Demikianlah, Islam sangat memuliakan wanita. Dalam pandangan Islam wanita dan pria mempunyai kedudukan yang sama. Keduanya mendapat perlakuan yang sama sesuai batas kemampuan dan kodrat masing-masing. Sehingga, sejatinya tidak ada yang lebih unggul dari keduanya kecuali atas dasar ketakwaannya di sisi Allah Swt., sebagaimana firman-Nya.:

"Barang siapa yang mengerjakan amal-amal saleh, baik laki-laki maupun wanita, sedang ia orang yang beriman, maka mereka itu masuk ke dalam surga dan mereka tidak dianiaya walau sedikit pun.” (QS. An-Nisa: 124)
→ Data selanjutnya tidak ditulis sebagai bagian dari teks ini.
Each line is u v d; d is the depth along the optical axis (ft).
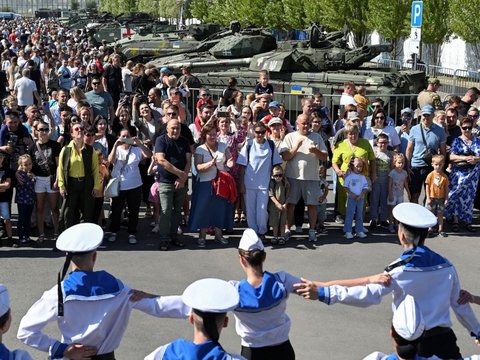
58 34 180.24
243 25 160.45
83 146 35.06
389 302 29.40
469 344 25.53
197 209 35.86
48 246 35.81
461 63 131.23
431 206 38.55
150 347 24.77
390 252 35.55
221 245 36.35
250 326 16.49
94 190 35.47
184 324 26.84
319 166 37.24
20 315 27.32
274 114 42.50
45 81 90.17
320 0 130.93
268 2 156.66
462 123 39.14
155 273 32.17
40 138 35.70
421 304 17.28
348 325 26.89
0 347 13.85
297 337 25.68
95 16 228.63
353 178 37.45
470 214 39.37
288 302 29.04
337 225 40.40
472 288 30.89
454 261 34.45
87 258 15.84
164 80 57.72
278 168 36.11
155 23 176.86
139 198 36.50
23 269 32.45
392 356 13.84
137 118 41.52
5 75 84.99
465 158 38.65
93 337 15.60
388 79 63.72
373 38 149.28
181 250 35.55
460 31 111.86
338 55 68.69
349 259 34.42
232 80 53.78
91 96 49.60
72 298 15.43
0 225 37.06
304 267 33.19
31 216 38.19
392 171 38.68
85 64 99.19
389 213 39.09
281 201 36.22
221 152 35.88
Oleh karena itu, sudah saatnya Islam kaffah diterapkan dalam seluruh aspek kehidupan. Hanya dengan Islam dan aturannya fitrah wanita akan terpelihara. Fitrah sebagai istri, ibu dan pengatur rumah tangga. Dengan Islam wanita akan mampu mencetak generasi tangguh, generasi yang mampu mewujudkan peradaban yang gemilang.